→ Exercise directions
Extend the commentary on Franklin Raines and his carbon-emissions patent, picking up after its last sentence.

→ Document extract
Ah, the pleasures of being politically connected. No matter how much of an unproductive leech you may be to society, there’s always the chance of making quick millions through the taxpayers and masterfully run bureaucracies. This is absolutely sickening and demonstrates the corruption and disregard for sensibility that occurs as government expands its size and power over the people.

Former Clinton and Obama budget adviser Franklin Raines owns a key carbon-emissions patent he developed as CEO of the government-sponsored mortgage giant Fannie Mae, positioning him and his partners to make millions of dollars if it is used in any carbon-capping scheme implemented by the Obama administration.

Raines and his associates led Fannie Mae and Congress to believe Fannie Mae owned the patent, despite public records to the contrary, a WND investigation has found.

→ Collected data
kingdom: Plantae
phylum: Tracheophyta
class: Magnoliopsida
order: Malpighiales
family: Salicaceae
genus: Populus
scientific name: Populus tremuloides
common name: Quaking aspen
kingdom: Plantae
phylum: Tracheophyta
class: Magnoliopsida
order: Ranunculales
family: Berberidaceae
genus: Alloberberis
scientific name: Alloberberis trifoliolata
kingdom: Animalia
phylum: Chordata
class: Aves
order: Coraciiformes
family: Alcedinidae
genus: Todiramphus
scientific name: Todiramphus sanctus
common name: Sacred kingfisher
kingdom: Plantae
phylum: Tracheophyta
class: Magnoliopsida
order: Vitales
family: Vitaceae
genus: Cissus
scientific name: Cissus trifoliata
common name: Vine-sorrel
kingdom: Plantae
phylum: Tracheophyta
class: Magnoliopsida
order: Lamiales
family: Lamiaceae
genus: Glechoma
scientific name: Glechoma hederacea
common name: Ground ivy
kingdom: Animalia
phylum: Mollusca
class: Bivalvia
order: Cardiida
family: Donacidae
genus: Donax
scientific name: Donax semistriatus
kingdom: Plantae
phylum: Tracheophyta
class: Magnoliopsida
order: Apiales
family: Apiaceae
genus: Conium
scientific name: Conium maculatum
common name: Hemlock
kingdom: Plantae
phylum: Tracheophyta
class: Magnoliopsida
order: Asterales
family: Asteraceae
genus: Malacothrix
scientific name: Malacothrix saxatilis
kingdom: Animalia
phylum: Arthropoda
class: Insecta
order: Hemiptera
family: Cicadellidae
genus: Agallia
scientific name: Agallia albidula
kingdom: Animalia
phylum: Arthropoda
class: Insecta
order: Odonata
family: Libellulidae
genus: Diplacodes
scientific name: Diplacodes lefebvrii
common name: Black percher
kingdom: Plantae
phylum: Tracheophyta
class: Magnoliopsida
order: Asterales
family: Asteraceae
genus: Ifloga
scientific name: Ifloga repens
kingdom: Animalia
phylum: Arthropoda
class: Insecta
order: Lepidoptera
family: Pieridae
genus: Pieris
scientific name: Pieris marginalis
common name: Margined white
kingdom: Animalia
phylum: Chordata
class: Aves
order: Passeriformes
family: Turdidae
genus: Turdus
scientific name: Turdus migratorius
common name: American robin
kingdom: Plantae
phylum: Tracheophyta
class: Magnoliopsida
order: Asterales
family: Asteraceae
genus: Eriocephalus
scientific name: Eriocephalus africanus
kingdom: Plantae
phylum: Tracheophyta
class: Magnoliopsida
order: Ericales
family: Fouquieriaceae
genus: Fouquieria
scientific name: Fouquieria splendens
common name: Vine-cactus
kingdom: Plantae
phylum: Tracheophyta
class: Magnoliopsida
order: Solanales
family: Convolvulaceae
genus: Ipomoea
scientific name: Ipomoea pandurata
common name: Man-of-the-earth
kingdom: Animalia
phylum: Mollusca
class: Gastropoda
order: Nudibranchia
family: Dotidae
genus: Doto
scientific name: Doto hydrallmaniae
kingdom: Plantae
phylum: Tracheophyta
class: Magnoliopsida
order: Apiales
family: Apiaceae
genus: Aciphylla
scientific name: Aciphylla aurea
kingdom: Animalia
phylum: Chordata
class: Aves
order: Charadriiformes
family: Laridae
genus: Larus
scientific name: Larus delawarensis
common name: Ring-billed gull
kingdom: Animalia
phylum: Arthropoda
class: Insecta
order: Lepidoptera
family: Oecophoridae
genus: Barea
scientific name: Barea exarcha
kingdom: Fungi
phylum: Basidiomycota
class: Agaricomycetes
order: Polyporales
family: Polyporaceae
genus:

→ Reply to the exercise
Raines and his partners carried out their plan by quietly filing for and receiving a second nearly identical carbon-emissions patent that superseded the first patent, according to government records. The second patent was never assigned to Fannie Mae or any other party.

As WND reported, an Enron-like accounting scandal enabled Raines to earn $90 million in his five years as Fannie Mae CEO, from 1999 to 2004.

Raines and his associates applied for the first patent, U.S. Patent No. 6904336, entitled “System and Method for Residential Emissions Trading,” Nov. 8, 2002, while Raines was Fannie Mae CEO. The first patent was issued June 7, 2005.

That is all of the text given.